(Extracted data entries)
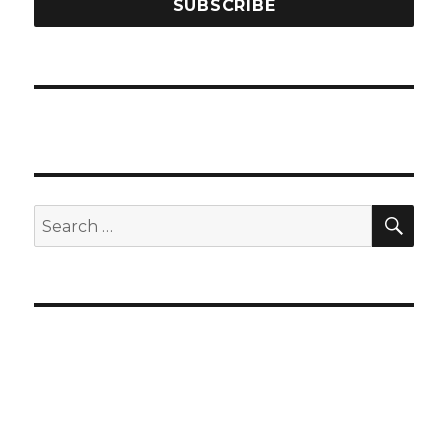
SEA
Search
for:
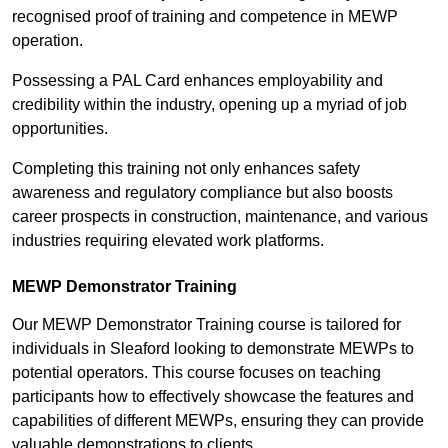
recognised proof of training and competence in MEWP
operation.
Possessing a PAL Card enhances employability and
credibility within the industry, opening up a myriad of job
opportunities.
Completing this training not only enhances safety
awareness and regulatory compliance but also boosts
career prospects in construction, maintenance, and various
industries requiring elevated work platforms.
MEWP Demonstrator Training
Our MEWP Demonstrator Training course is tailored for
individuals in Sleaford looking to demonstrate MEWPs to
potential operators. This course focuses on teaching
participants how to effectively showcase the features and
capabilities of different MEWPs, ensuring they can provide
valuable demonstrations to clients.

Exercise: Reproduce every line above word for word, leaving out the pictures.

Task solution:
SEA
Search
for:
recognised proof of training and competence in MEWP
operation.
Possessing a PAL Card enhances employability and
credibility within the industry, opening up a myriad of job
opportunities.
Completing this training not only enhances safety
awareness and regulatory compliance but also boosts
career prospects in construction, maintenance, and various
industries requiring elevated work platforms.
MEWP Demonstrator Training
Our MEWP Demonstrator Training course is tailored for
individuals in Sleaford looking to demonstrate MEWPs to
potential operators. This course focuses on teaching
participants how to effectively showcase the features and
capabilities of different MEWPs, ensuring they can provide
valuable demonstrations to clients.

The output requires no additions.